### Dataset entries
[Start of section]

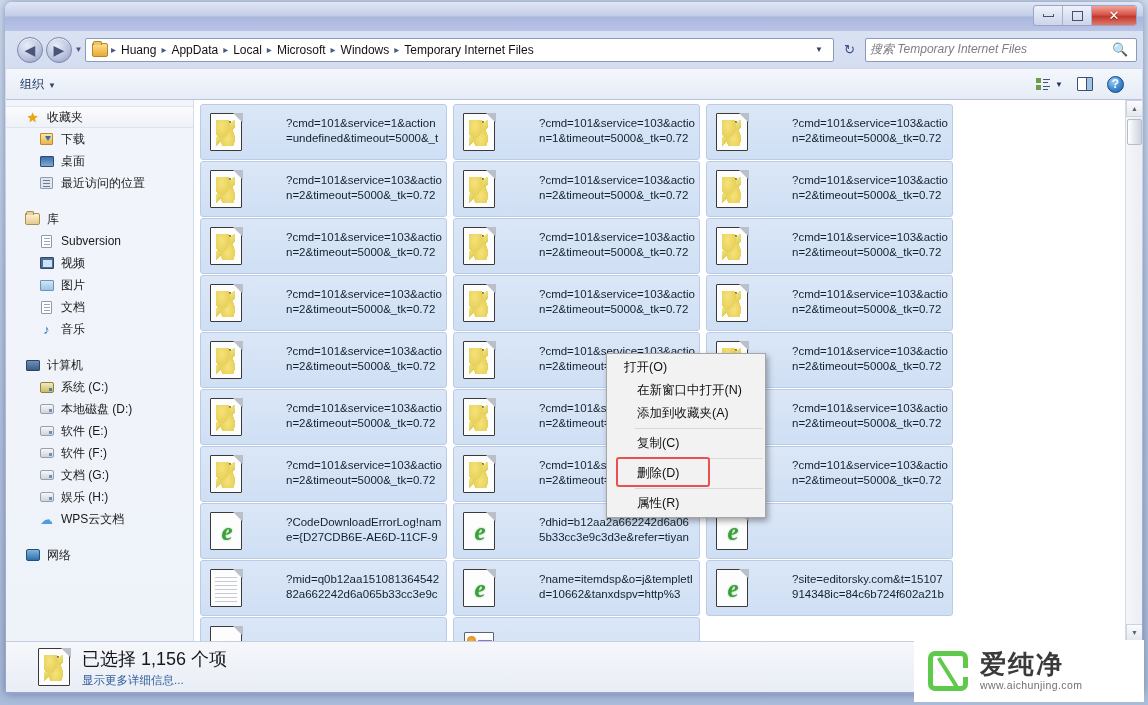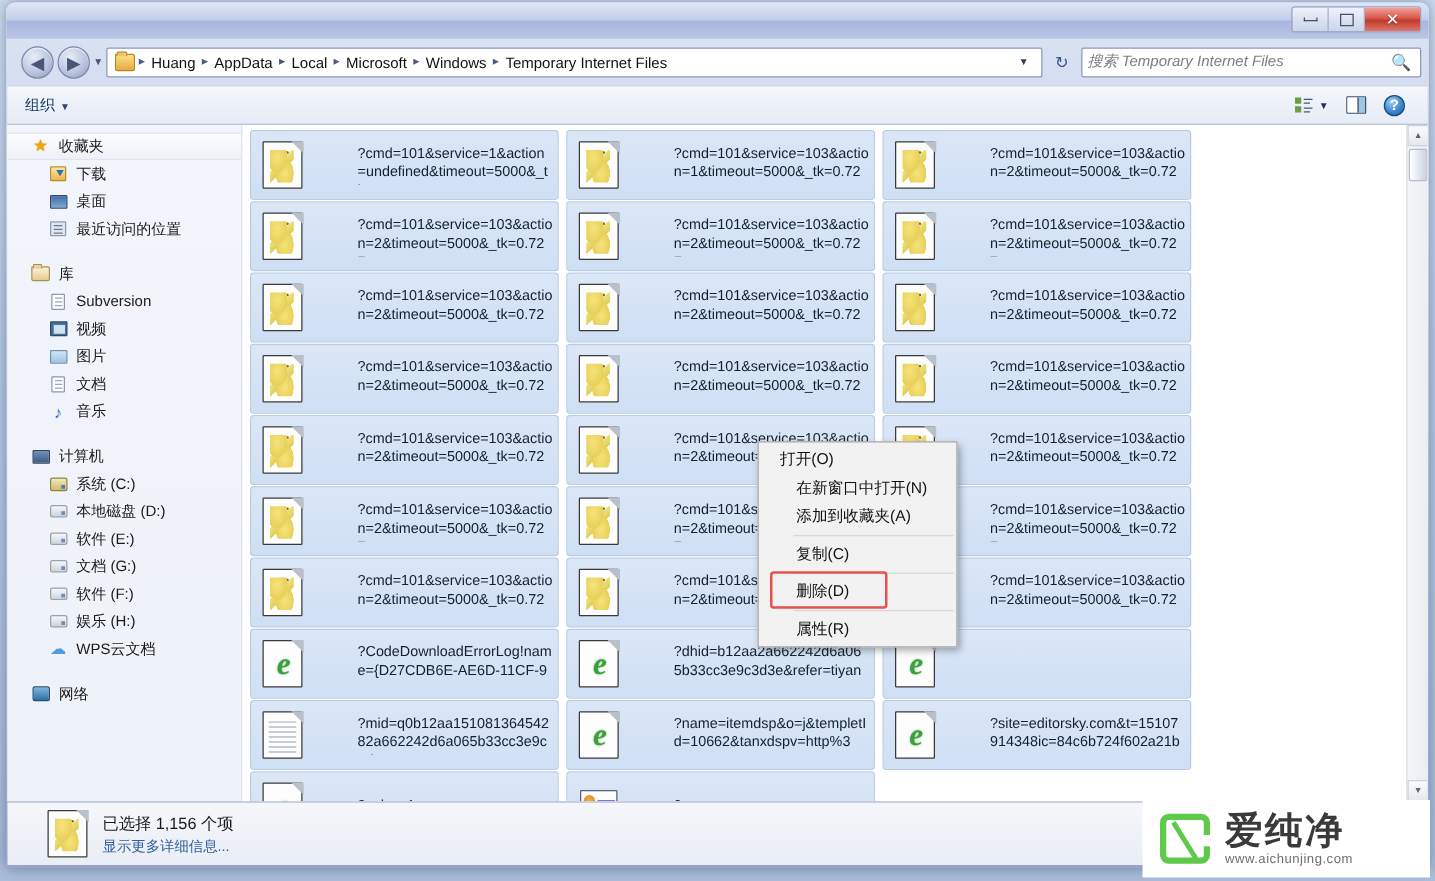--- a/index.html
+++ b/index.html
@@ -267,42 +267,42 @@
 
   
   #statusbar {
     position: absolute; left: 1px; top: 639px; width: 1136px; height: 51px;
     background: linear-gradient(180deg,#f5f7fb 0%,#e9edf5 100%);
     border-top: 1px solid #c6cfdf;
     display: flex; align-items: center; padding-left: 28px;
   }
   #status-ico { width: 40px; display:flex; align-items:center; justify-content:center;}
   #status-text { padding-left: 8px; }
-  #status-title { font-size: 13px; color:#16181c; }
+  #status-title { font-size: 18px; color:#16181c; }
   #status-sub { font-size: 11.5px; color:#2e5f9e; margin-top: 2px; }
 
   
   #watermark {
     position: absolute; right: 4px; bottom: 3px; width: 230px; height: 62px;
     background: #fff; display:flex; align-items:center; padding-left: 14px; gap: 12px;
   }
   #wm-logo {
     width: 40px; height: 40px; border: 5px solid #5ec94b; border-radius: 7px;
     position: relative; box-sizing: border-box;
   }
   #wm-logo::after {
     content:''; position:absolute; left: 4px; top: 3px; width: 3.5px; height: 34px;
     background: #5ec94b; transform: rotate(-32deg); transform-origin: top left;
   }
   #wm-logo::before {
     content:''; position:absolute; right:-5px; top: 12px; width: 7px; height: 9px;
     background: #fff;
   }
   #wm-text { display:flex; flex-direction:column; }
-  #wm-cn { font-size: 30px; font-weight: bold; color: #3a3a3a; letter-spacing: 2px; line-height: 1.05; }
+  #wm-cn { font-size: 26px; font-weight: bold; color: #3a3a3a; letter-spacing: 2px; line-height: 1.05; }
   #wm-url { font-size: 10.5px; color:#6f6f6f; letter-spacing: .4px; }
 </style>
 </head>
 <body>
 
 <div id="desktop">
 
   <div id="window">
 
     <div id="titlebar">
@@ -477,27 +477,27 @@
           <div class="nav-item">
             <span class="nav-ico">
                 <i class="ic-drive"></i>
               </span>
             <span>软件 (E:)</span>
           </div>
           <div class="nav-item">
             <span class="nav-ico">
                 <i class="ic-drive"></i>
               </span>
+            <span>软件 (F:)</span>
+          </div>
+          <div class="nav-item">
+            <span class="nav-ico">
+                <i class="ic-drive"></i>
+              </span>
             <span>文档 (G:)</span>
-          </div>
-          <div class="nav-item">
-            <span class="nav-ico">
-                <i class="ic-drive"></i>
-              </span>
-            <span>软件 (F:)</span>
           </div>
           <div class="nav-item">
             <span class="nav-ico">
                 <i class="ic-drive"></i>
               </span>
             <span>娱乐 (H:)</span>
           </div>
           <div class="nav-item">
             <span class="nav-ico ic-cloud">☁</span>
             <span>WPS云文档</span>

[End of section]

If a line in the entries above contains the word "solid", count it, and give only the final number.

### ANSWER TO THIS EXERCISE
2